Hubungan dagang Indonesia-UE telah menghasilkan surplus bagi Indonesia. Di sisi lain, ada persoalan dalam hubungan dagang Indonesia dengan UE atau anggota UE. Kini, Indonesia-Malaysia sedang menggugat UE di Organisasi Perdagangan Dunia (WTO) gara-gara minyak sawit, sementara Jerman menggugat Indonesia gara-gara pengendalian ekspor bijih nikel.

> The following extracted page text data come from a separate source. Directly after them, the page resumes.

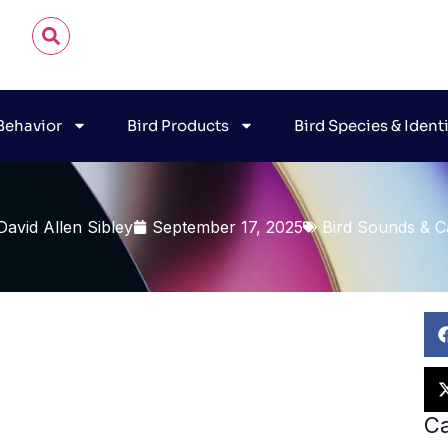
 Behavior
Bird Products
Bird Species & Ident
David Allen Sibley
September 17, 2025
Bird Sounds & Ca
Ca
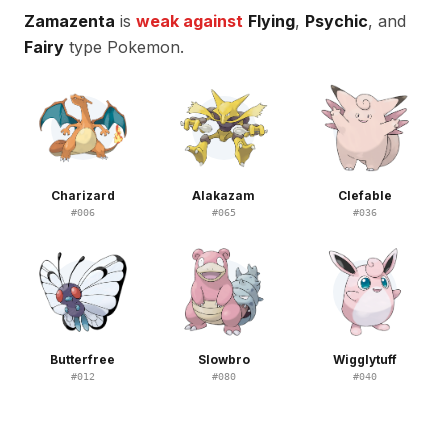
Zamazenta
is
weak against
Flying
,
Psychic
, and
Fairy
type Pokemon.
Charizard
Alakazam
Clefable
#
006
#
065
#
036
Butterfree
Slowbro
Wigglytuff
#
012
#
080
#
040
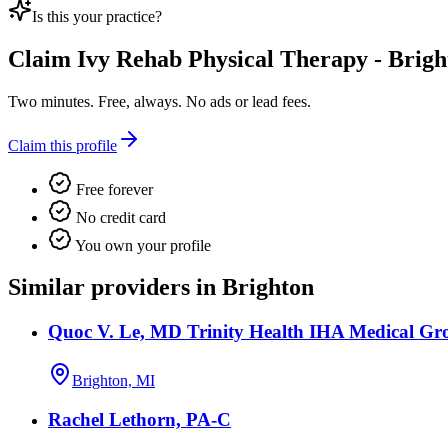
Is this your practice?
Claim
Ivy Rehab Physical Therapy - Brigh
Two minutes. Free, always. No ads or lead fees.
Claim this profile
Free forever
No credit card
You own your profile
Similar providers in Brighton
Quoc V. Le, MD Trinity Health IHA Medical Gro
Brighton, MI
Rachel Lethorn, PA-C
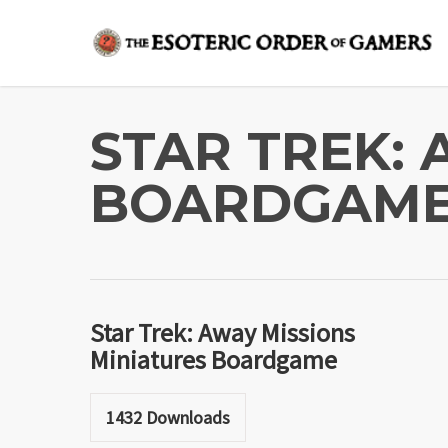
Skip
to
main
content
STAR TREK:
BOARDGAM
Star Trek: Away Missions
Miniatures Boardgame
1432
Downloads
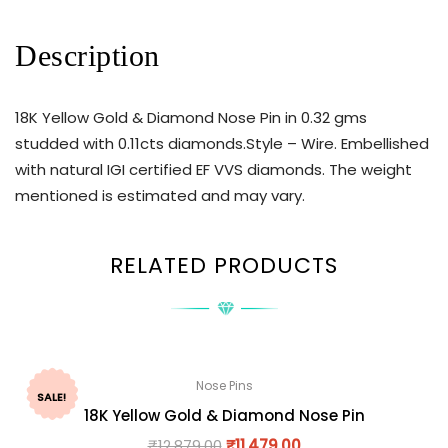
Description
18K Yellow Gold & Diamond Nose Pin in 0.32 gms
studded with 0.11cts diamonds.Style – Wire. Embellished
with natural IGI certified EF VVS diamonds. The weight
mentioned is estimated and may vary.
RELATED PRODUCTS
Nose Pins
SALE!
18K Yellow Gold & Diamond Nose Pin
₹
12,879.00
₹
11,479.00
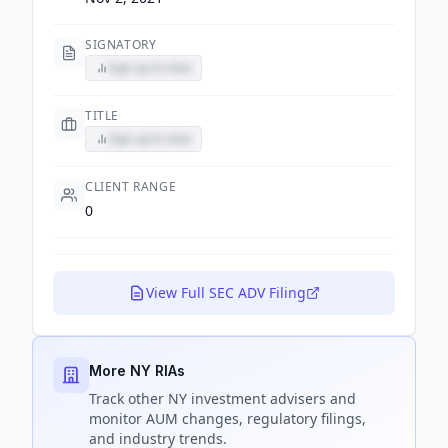
SIGNATORY
Sign up to view
TITLE
Sign up to view
CLIENT RANGE
0
View Full SEC ADV Filing
More NY RIAs
Track
other NY
investment advisers and
monitor AUM changes, regulatory filings,
and industry trends.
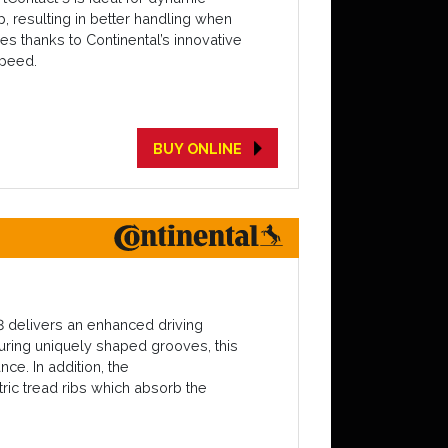
p, resulting in better handling when
es thanks to Continental’s innovative
speed.
BUY ONLINE
3 delivers an enhanced driving
turing uniquely shaped grooves, this
ce. In addition, the
ric tread ribs which absorb the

Piket mengatakan, UE tidak menarget minyak sawit Indonesia. Buktinya, Indonesia masih mendapatkan hingga 2 miliar euro dari ekspor sawit ke UE. ”Tidak ada hambatan,” katanya.
UE memang punya kebijakan mendorong produksi minyak nabati yang menerapkan prinsip keberlanjutan. Produsen minyak sawit dan pemerintah Indonesia perlu meyakinkan konsumen di UE bahwa produksi minyak sawit Indonesia telah menerapkan prinsip keberlanjutan. Indonesia antara lain telah menerapkan kebijakan bagus soal deforestasi.
Sengketa di WTO, menurut Piket, adalah hal wajar dalam hubungan dagang. ”Kita telah mencoba semua solusi dan pada akhirnya dibawa ke WTO. Tidak perlu mendramatisasi keadaan ini,” ucapnya.